Alliance Jiu-Jitsu
- Date founded: 1993
- Country of origin: Brazil
- Founder: Romero "Jacare" Cavalcanti Fabio Gurgel Alexandre Paiva
- Current head: Romero "Jacare" Cavalcanti, Fabio Gurgel, Alexandre Paivas, Bruno Malfacine
- Arts taught: Brazilian jiu-jitsu Mixed martial arts
- Official website: alliancebjj.com

= Alliance Jiu Jitsu =

Brazilian jiu-jitsu association

Alliance is a Brazilian jiu-jitsu association. Alliance was founded by Romero "Jacare" Cavalcanti and his students: Fabio Gurgel, Alexandre Paiva, and Fernando Gurgel. Alliance Global headquarters is in Atlanta, Georgia, at the Alliance Martial Arts Academy, where "Jacare" is the head instructor. Fabio Gurgel is the co-leader of Alliance and the head instructor at Alliance São Paulo (São Paulo, Brazil). Alexandre "Gigi" Paiva heads the third main Alliance academy in Rio de Janeiro, Brazil.

In 2010, Alliance won all major competitions: European Championship, Pan American Championship, and the World Jiu-Jitsu Championship; an accomplishment which has never been achieved by any other team in history.

## [PARTS OF THE EXERCISE]
1 – In the Alliance Jiu-Jitsu article, can you write out the part that begins at the words "In 2010, Alliance" and stops after "team in history.", substituting "2011" for "2010"?
2 – What is the Spanish for this sentence from the Alliance Jiu-Jitsu article: "Fabio Gurgel is the co-leader of Alliance and the head instructor at Alliance São Paulo (São Paulo, Brazil)."
3 – Can you carry on the Alliance Jiu-Jitsu article from the point where it stops?

## [AVAILABLE DATA]
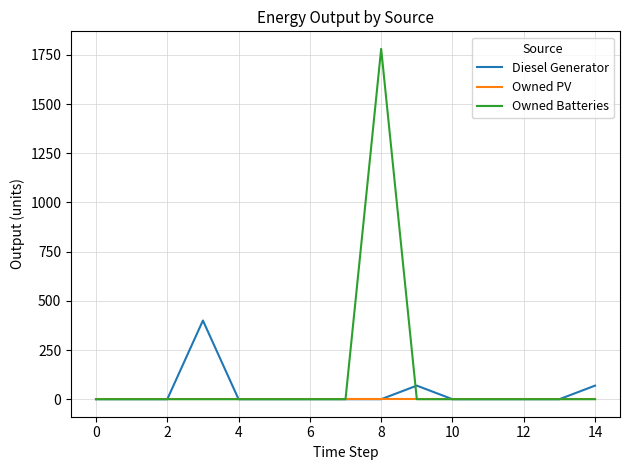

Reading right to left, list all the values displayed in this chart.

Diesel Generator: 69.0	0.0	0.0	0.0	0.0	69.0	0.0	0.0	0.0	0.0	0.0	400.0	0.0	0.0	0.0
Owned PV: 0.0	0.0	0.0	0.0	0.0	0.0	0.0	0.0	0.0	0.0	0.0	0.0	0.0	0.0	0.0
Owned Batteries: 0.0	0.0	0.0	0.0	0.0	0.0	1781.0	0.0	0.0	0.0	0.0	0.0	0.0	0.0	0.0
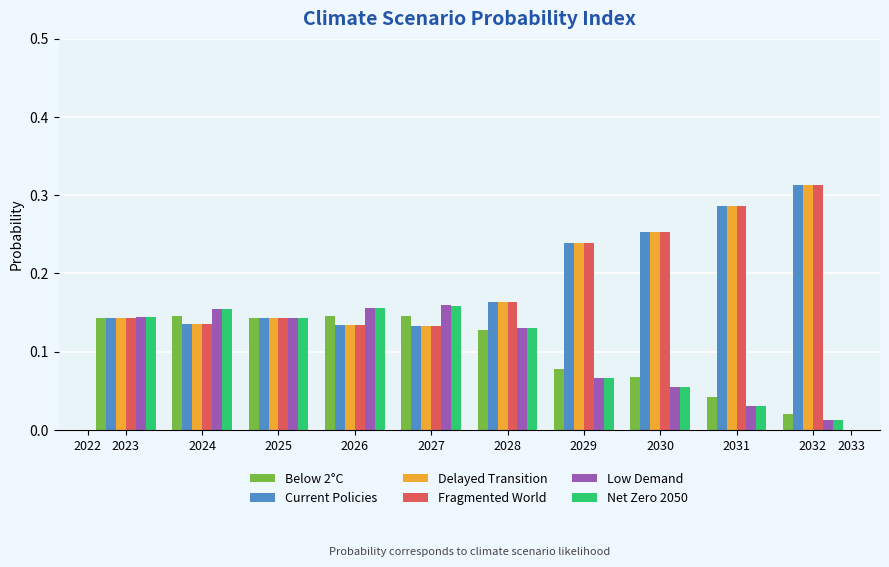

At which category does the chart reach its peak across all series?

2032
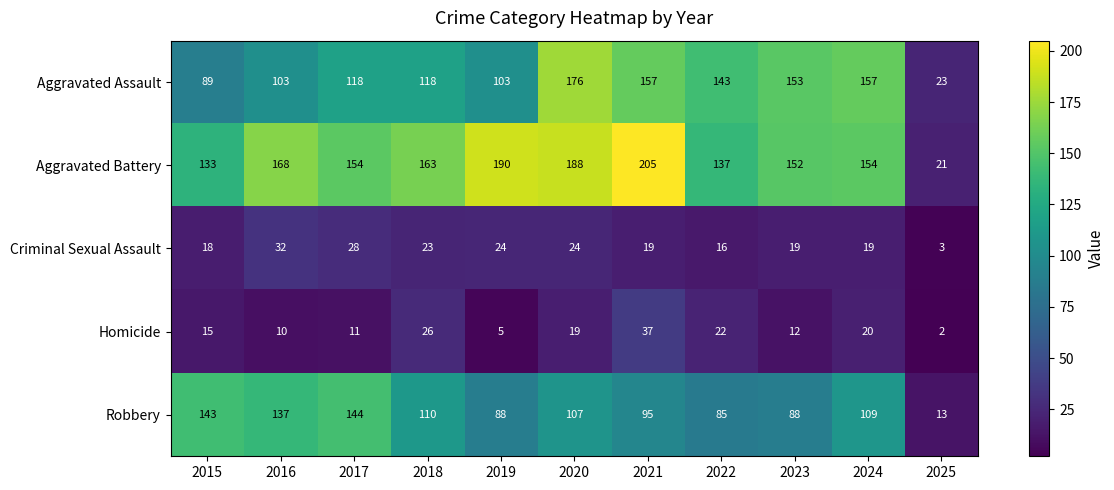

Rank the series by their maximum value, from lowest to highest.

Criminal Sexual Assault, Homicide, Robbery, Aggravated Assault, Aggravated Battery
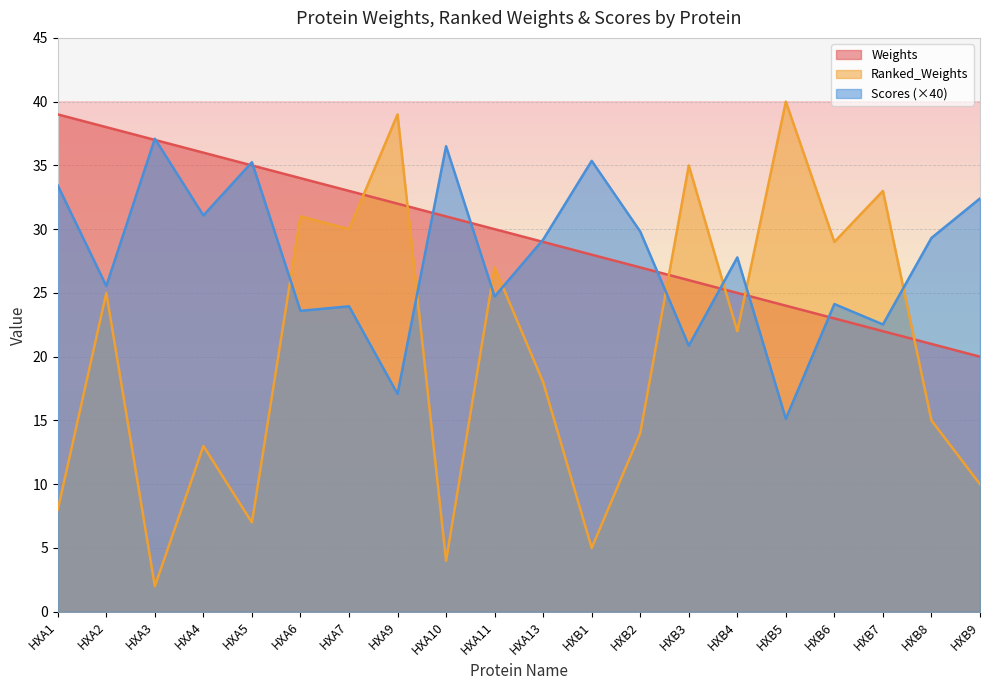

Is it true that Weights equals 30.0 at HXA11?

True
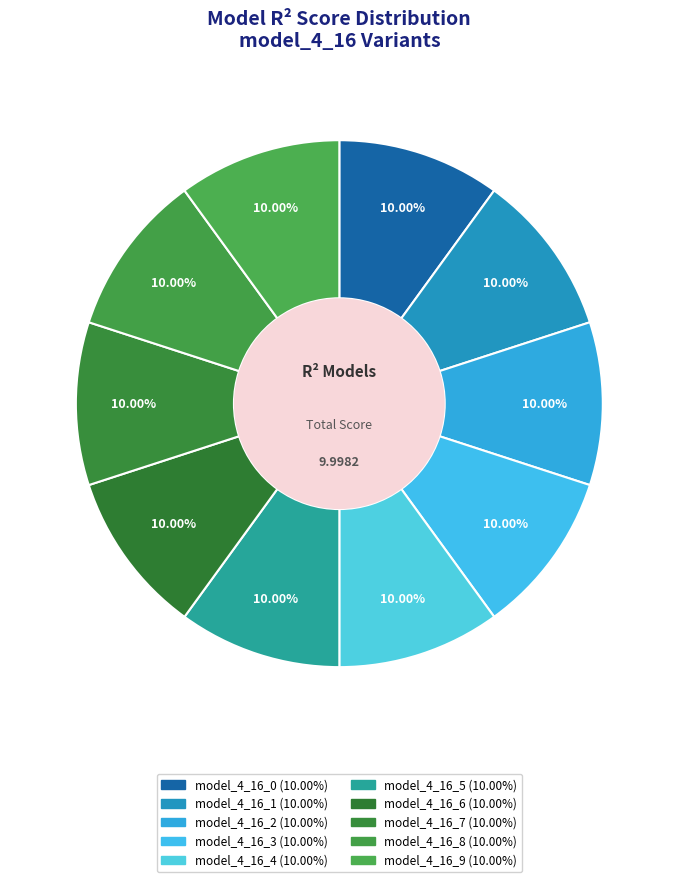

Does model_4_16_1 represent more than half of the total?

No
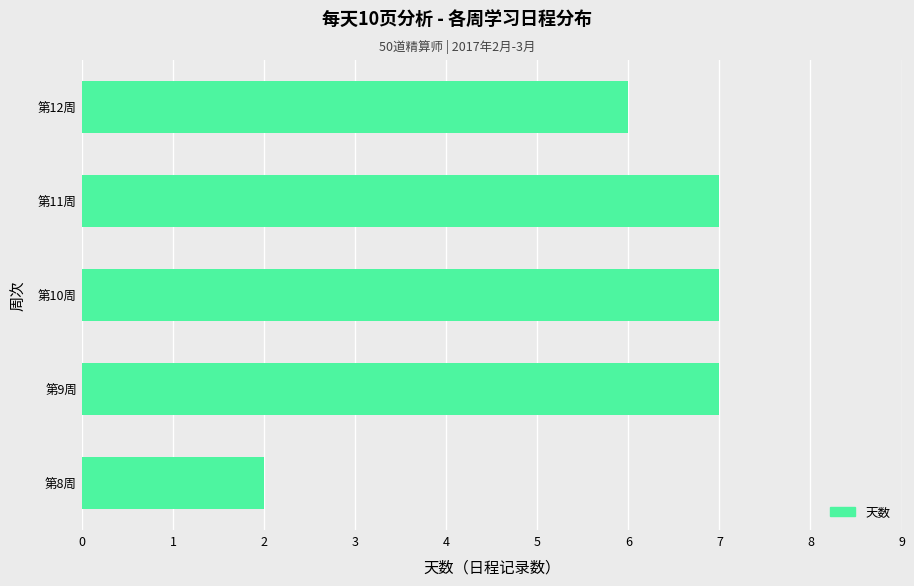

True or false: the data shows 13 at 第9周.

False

## [RESPONSE LIST]
1 –
In 2011, Alliance won all major competitions: European Championship, Pan American Championship, and the World Jiu-Jitsu Championship; an accomplishment which has never been achieved by any other team in history.

2 – Fabio Gurgel es el colíder de Alliance y el instructor principal de Alliance São Paulo (São Paulo, Brasil).

3 –
== History ==

Alliance was founded in 1993, by Romero Jacaré Cavalcanti, Fabio Gurgel, Alexandre Paiva and Fernando Gurgel.
During the 1980s, Romero "Jacaré" Cavalcanti and his black belt students Fabio Gurgel and Alexandre "Gigi" Paiva followed independent paths, each establishing their own Brazilian jiu-jitsu academies. Despite their separate journeys, their teams frequently competed against each other in tournaments, leading to internal rivalries stemming from their shared lineage.

In 1993, recognizing the potential for greater success through unity, the three practitioners founded the Alliance team, intending to combine their efforts and present a united front in national and international competitions.

As their individual academies grew and began to establish affiliates, a need arose for standardized instruction and organizational consistency. In 2014, the founders formalized the creation of the Alliance Association to unify their teaching methodology and implement administrative practices that had proven successful, particularly under Fabio Gurgel's leadership.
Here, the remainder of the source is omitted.